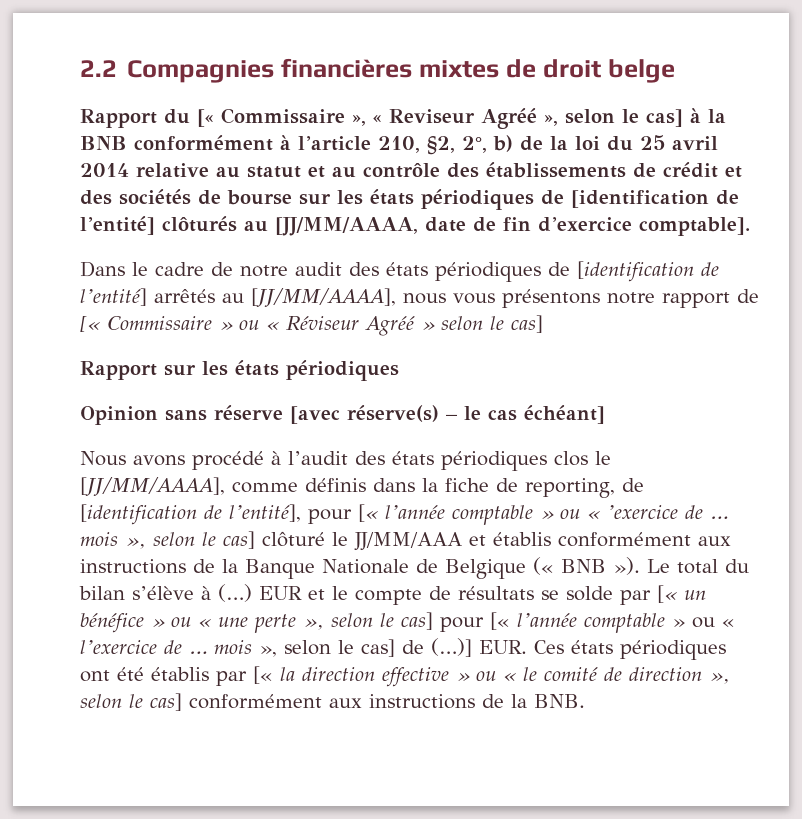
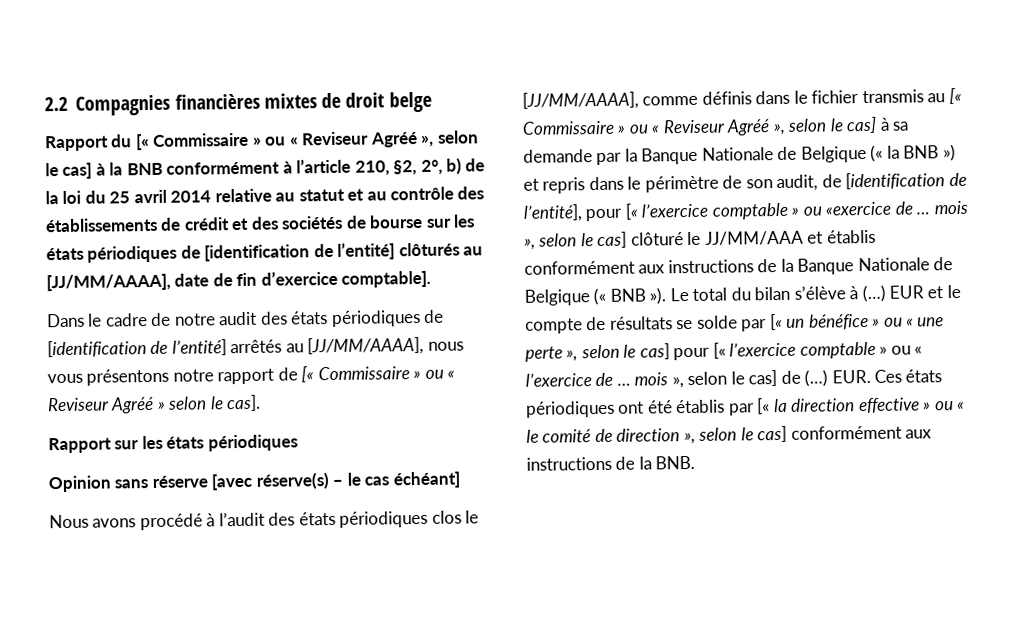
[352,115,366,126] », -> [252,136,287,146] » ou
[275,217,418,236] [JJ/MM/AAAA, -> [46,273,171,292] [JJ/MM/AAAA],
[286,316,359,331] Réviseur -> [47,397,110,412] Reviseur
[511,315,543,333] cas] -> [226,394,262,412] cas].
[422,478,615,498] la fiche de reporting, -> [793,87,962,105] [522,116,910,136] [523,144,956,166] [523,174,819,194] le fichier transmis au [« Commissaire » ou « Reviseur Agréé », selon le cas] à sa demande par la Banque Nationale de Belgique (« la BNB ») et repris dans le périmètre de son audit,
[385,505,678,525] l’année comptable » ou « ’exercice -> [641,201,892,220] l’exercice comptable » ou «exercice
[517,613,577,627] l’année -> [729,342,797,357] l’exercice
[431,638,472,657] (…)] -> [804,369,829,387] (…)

= = =

What you should do: Please filter the data down to the lines containing the word "exercice".

Exercise output:
[385,505,678,525] l’année comptable » ou « ’exercice -> [641,201,892,220] l’exercice comptable » ou «exercice
[517,613,577,627] l’année -> [729,342,797,357] l’exercice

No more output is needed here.